Funding to scale up initial research is now the next hurdle. The ATI gets £150m from government a year, and has asked for an extra £30m until 2036 and an additional £300m-a-year to specifically fund the new-generation technologies.

Of the money, Elliott said: “Even that’s relatively cautious. These are big challenges. The reason we call it third-generation is it’s a generational shift in the way aeroplanes will function and look. It’s almost akin to the creation of the jet engine in some ways; it’s a total change.”

Europe and the US are both competitors on this technology, so the emission-free race is real, he added.

“Given the new Biden administration, you won’t be surprised the US is massively into this,” Elliot said. “They’re number one in terms of aerospace, so we’re always competing with them. But it’s also a very collaborative sector.

“Beyond that, France and Germany are our big competitors, and China as well.”

Dan Rutherford, aviation programme director for the International Council on Clean Transportation, is also sceptical about the 2025 target, although he added that globally there is a feeling this is an “intense warm up period” before this technology truly takes off.

He said the UK government’s level of investment so far has been “pretty small” and doesn’t match the level of ambition you’d need to do the transatlantic trip by the middle of the decade.

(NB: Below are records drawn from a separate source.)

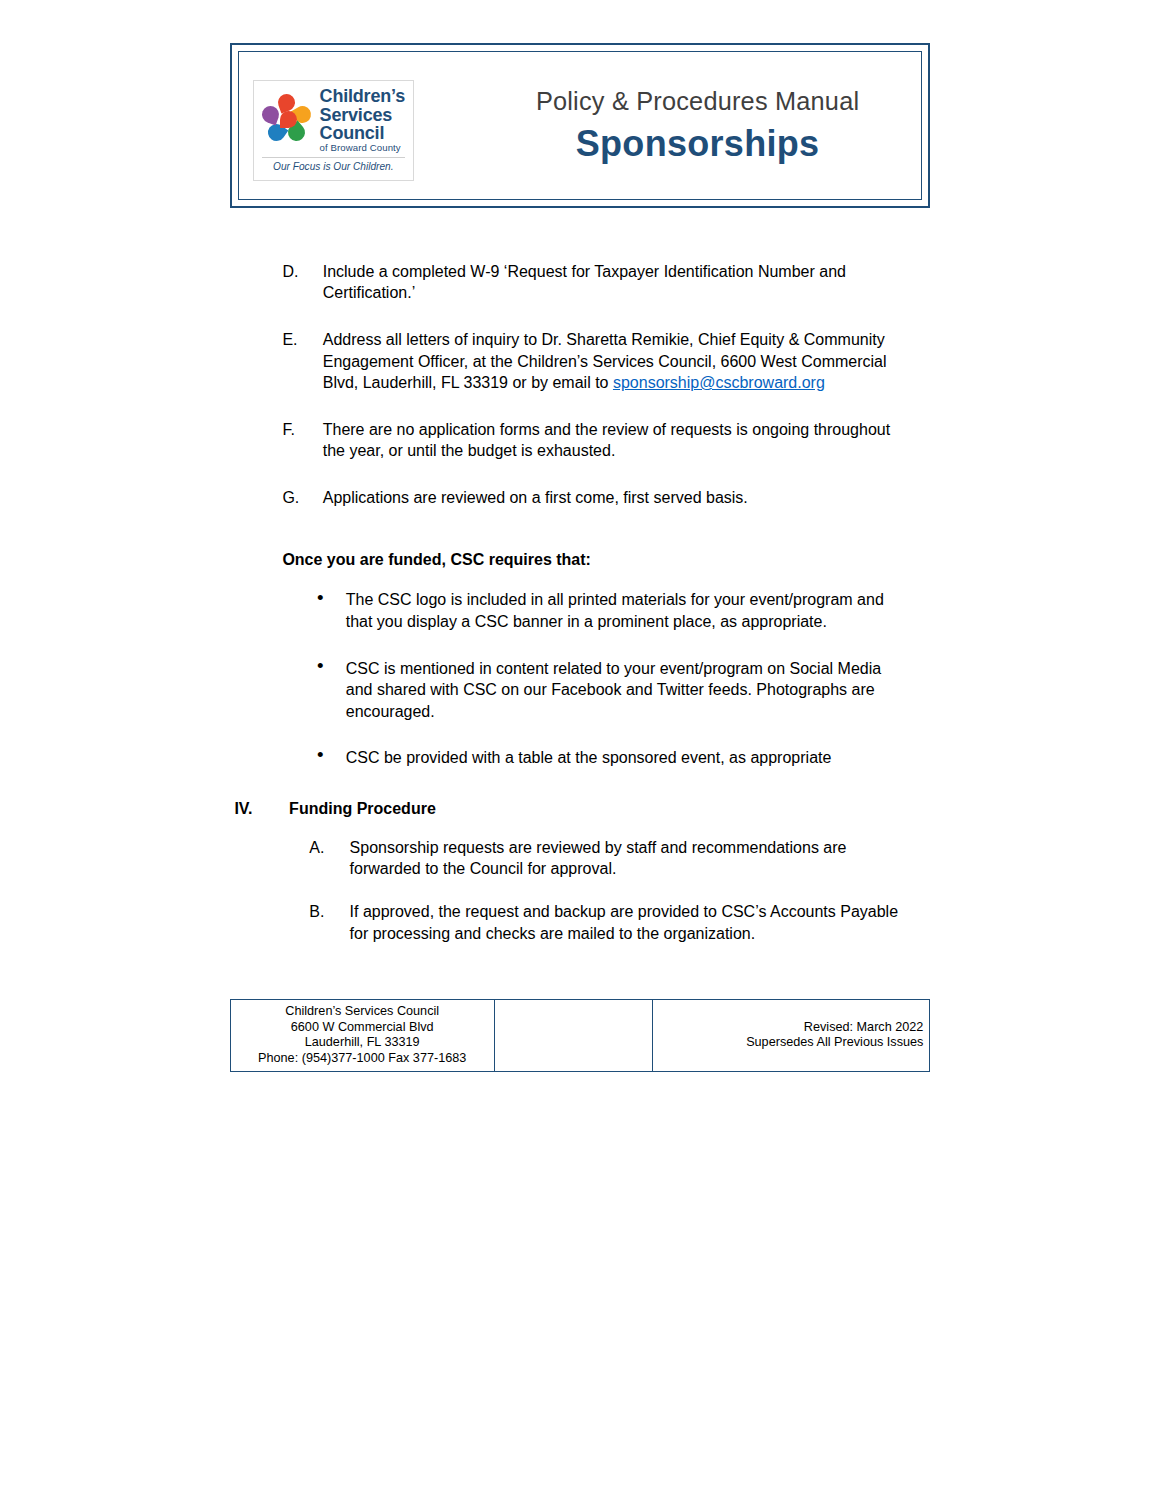Children’s Services Council of Broward County
Our Focus is Our Children.
Policy & Procedures Manual
Sponsorships
D. Include a completed W-9 ‘Request for Taxpayer Identification Number and Certification.’
E. Address all letters of inquiry to Dr. Sharetta Remikie, Chief Equity & Community Engagement Officer, at the Children’s Services Council, 6600 West Commercial Blvd, Lauderhill, FL 33319 or by email to sponsorship@cscbroward.org
F. There are no application forms and the review of requests is ongoing throughout the year, or until the budget is exhausted.
G. Applications are reviewed on a first come, first served basis.
Once you are funded, CSC requires that:
The CSC logo is included in all printed materials for your event/program and that you display a CSC banner in a prominent place, as appropriate.
CSC is mentioned in content related to your event/program on Social Media and shared with CSC on our Facebook and Twitter feeds. Photographs are encouraged.
CSC be provided with a table at the sponsored event, as appropriate
IV. Funding Procedure
A. Sponsorship requests are reviewed by staff and recommendations are forwarded to the Council for approval.
B. If approved, the request and backup are provided to CSC’s Accounts Payable for processing and checks are mailed to the organization.
| Children’s Services Council 6600 W Commercial Blvd Lauderhill, FL 33319 Phone: (954)377-1000 Fax 377-1683 | | Revised: March 2022 Supersedes All Previous Issues |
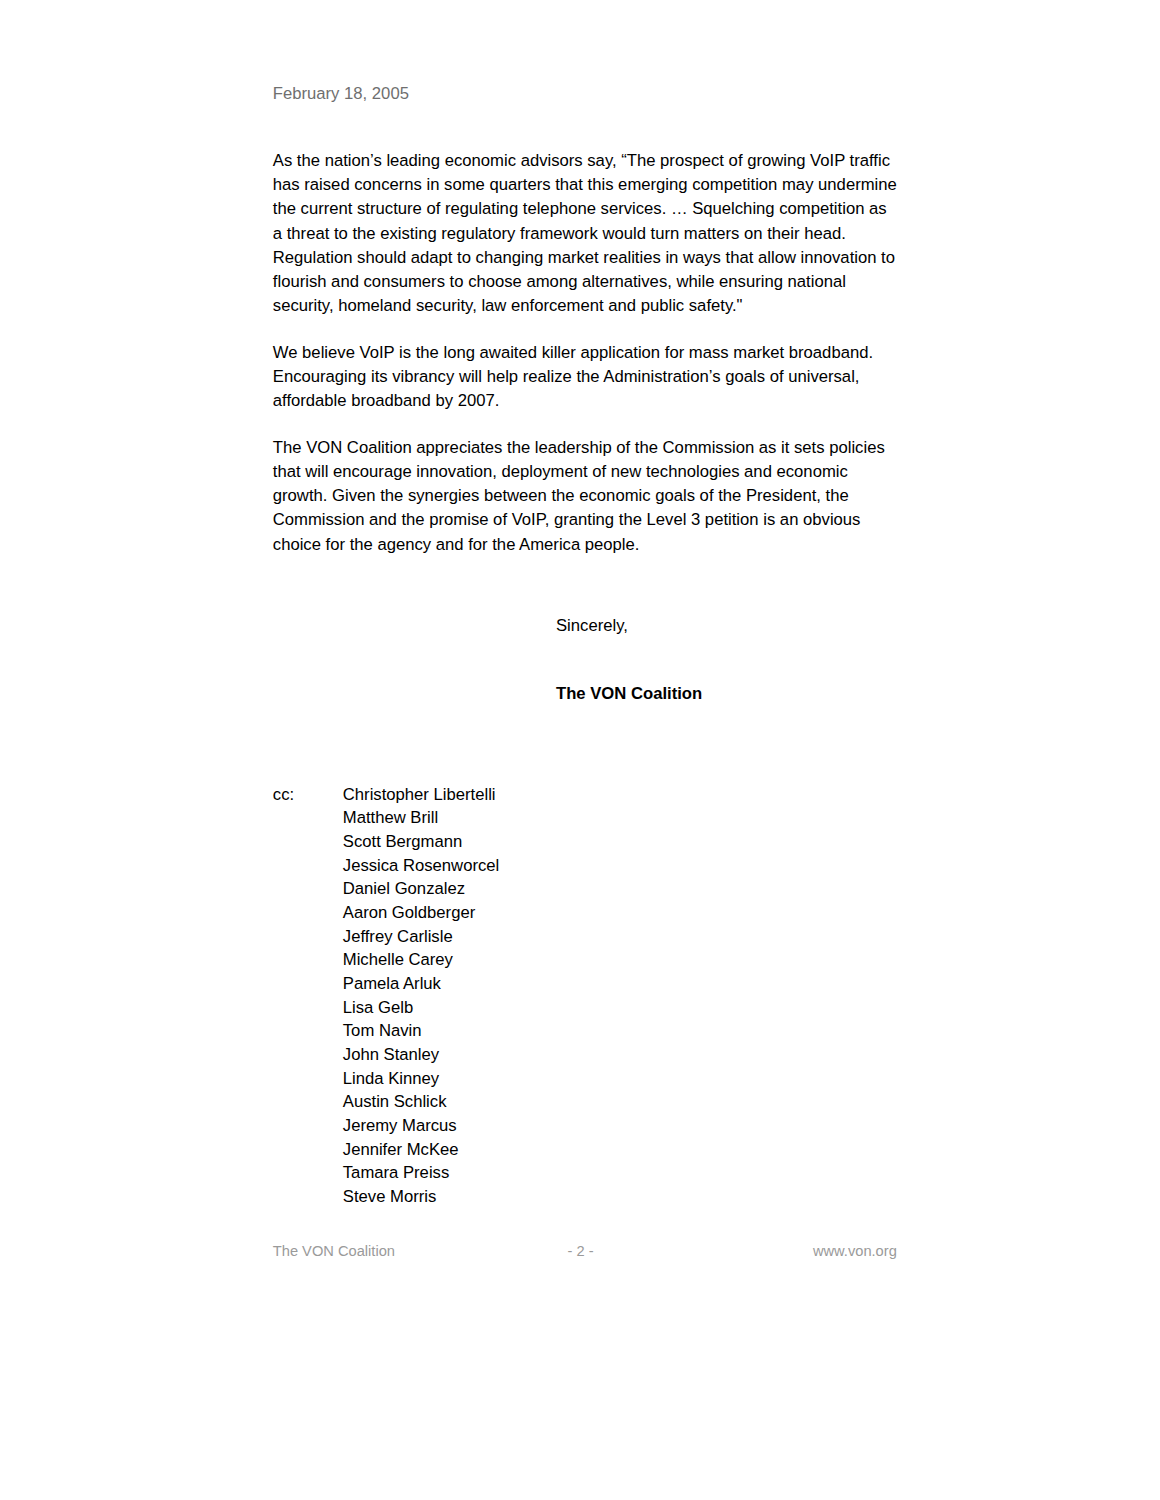February 18, 2005
As the nation’s leading economic advisors say, “The prospect of growing VoIP traffic has raised concerns in some quarters that this emerging competition may undermine the current structure of regulating telephone services. … Squelching competition as a threat to the existing regulatory framework would turn matters on their head. Regulation should adapt to changing market realities in ways that allow innovation to flourish and consumers to choose among alternatives, while ensuring national security, homeland security, law enforcement and public safety."
We believe VoIP is the long awaited killer application for mass market broadband. Encouraging its vibrancy will help realize the Administration’s goals of universal, affordable broadband by 2007.
The VON Coalition appreciates the leadership of the Commission as it sets policies that will encourage innovation, deployment of new technologies and economic growth. Given the synergies between the economic goals of the President, the Commission and the promise of VoIP, granting the Level 3 petition is an obvious choice for the agency and for the America people.
Sincerely,
The VON Coalition
cc:
Christopher Libertelli
Matthew Brill
Scott Bergmann
Jessica Rosenworcel
Daniel Gonzalez
Aaron Goldberger
Jeffrey Carlisle
Michelle Carey
Pamela Arluk
Lisa Gelb
Tom Navin
John Stanley
Linda Kinney
Austin Schlick
Jeremy Marcus
Jennifer McKee
Tamara Preiss
Steve Morris
The VON Coalition
- 2 -
www.von.org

“If that is achieved it would be a one-off, I think,” he said. “The year 2025? That is very, very quick.

“Alternative fuels, where they’re used, are in limited amounts and the fuel is blended into the existing jet fuel supply. The idea of a zero-carbon flight in 2025 [is] at best a plane that gets a special tank of fuel and makes ‘a’ flight and the next day you don’t know what it’s going to operate on.”

He said if the UK government does vastly improve its funding levels for green aviation, it should be ploughing resources into hydrogen over other sustainable forms of fuel.

In the meantime, he thinks the government could do a lot more to make sure passengers know how carbon-emitting their flight might be once people start flying again after the pandemic.

“Our research shows the carrier you chose, and the flight, makes a very big difference on the carbon intensity,” he said. “Providing consumers [with] data on emissions when they purchase a ticket could have a surprisingly large impact. The difference in carbon intensity between carriers can be up to 50 per cent.”